Sacó un sobre del bolsillo de la chaqueta, el mismo que le había visto antes en el salón.
—Yo sospechaba —siguió—, pero no tenía pruebas. La tenían aislada. Tenían controlado a la forense, a la funeraria. Estaban yendo demasiado rápido. No podía pararlo.
Me miró, y sus ojos se llenaron de un agradecimiento frío, casi doloroso.
—Y entonces apareciste tú —susurró—. Tú, un chico de la calle. Entraste como un huracán. Les obligaste a actuar delante de todo el mundo, donde no podían esconder nada.
La cabeza me daba vueltas.
—Pero… ¿por qué? —pregunté—. ¿Por qué haría algo así su propio hermano?
—Poder —respondió Sebastián, con la mandíbula dura—. Herencia. El fondo familiar. Con Lucía “muerta” y yo destrozado, “incapacitado por el dolor”, mi hermano Sergio y sus socios se quedaban con todo el control.

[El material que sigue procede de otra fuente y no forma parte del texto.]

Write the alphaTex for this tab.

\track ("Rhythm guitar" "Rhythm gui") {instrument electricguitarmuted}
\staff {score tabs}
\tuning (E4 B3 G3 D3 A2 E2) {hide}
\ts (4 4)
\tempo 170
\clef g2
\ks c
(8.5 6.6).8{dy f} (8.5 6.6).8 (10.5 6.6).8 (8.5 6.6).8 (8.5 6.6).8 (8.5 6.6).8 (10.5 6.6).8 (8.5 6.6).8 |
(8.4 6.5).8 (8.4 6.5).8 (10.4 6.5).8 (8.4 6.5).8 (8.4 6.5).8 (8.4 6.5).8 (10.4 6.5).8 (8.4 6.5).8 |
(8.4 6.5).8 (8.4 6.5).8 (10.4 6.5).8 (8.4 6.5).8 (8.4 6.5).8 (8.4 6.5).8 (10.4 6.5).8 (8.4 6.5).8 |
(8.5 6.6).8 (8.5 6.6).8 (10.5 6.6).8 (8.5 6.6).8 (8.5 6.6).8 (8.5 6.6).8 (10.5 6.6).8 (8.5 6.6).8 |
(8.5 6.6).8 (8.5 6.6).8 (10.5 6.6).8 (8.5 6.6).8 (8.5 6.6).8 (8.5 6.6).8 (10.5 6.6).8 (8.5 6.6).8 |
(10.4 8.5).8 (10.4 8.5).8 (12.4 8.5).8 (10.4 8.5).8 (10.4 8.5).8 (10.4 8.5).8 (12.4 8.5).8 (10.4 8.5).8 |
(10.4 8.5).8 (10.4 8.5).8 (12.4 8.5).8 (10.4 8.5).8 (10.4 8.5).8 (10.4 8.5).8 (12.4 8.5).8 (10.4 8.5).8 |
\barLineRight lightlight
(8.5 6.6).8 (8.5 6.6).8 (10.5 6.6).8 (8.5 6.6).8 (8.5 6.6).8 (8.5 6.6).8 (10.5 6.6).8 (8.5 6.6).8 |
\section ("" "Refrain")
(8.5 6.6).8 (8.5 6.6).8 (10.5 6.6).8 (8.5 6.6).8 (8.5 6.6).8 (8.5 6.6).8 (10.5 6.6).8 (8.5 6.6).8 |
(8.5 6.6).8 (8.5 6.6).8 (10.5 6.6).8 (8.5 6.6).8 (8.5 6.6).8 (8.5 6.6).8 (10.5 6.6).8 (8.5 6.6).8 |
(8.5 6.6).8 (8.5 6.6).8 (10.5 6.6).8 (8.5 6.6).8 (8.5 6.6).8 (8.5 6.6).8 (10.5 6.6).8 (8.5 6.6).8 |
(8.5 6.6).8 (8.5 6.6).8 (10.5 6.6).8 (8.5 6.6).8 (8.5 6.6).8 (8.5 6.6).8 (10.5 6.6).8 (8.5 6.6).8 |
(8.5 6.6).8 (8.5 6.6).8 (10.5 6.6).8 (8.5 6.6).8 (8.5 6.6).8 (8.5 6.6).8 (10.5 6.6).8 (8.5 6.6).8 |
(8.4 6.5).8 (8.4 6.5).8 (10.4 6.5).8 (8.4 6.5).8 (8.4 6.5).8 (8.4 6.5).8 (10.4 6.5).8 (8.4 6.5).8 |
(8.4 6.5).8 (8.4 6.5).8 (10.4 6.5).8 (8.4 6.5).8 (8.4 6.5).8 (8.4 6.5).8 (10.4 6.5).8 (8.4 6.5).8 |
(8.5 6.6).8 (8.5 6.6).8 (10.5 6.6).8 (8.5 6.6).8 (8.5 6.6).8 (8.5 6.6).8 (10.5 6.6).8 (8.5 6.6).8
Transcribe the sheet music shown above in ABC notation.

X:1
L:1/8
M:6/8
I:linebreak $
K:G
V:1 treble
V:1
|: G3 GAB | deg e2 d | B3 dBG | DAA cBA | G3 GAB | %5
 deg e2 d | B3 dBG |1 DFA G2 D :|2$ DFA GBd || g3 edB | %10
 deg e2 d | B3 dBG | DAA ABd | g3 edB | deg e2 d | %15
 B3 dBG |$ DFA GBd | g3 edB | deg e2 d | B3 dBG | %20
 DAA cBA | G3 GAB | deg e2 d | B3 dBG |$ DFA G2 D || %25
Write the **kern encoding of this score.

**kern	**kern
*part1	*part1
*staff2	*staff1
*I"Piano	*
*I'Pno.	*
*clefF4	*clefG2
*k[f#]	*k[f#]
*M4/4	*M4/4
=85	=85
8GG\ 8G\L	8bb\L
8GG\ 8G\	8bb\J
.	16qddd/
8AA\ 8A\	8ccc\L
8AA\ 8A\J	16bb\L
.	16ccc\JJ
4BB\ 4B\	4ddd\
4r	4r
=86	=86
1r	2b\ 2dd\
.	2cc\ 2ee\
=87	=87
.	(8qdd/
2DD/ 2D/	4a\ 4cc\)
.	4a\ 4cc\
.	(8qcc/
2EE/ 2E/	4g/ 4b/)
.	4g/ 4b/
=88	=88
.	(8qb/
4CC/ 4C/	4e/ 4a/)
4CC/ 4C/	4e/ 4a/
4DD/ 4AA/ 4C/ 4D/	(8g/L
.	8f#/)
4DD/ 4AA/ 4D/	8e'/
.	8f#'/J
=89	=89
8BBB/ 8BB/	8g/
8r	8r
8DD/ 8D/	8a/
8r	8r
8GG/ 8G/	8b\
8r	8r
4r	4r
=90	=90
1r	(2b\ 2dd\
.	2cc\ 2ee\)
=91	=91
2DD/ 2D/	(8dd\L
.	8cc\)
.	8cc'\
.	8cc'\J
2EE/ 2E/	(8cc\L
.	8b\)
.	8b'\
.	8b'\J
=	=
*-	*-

Miró hacia la puerta, como esperando que alguien apareciera.
—Intentó enterrar a mi hija —dijo—. Y tú… tú la sacaste de la tumba.
Hizo una pausa. Luego añadió:
—Ahora tú eres familia, Mateo. Te guste o no. Y eso significa que estás en el mismo peligro que ella.
Cuando Lucía estuvo fuera de peligro inmediato, la trasladaron. No a otro hospital, sino a una casa de recuperación en la sierra, discreta, vigilada, que solo conocían Sebastián y un puñado de personas de confianza.
Antes de eso, Sebastián organizó un viaje.
—Quiero que veas el lugar —me dijo, serio—. Quiero que veas lo que hicieron.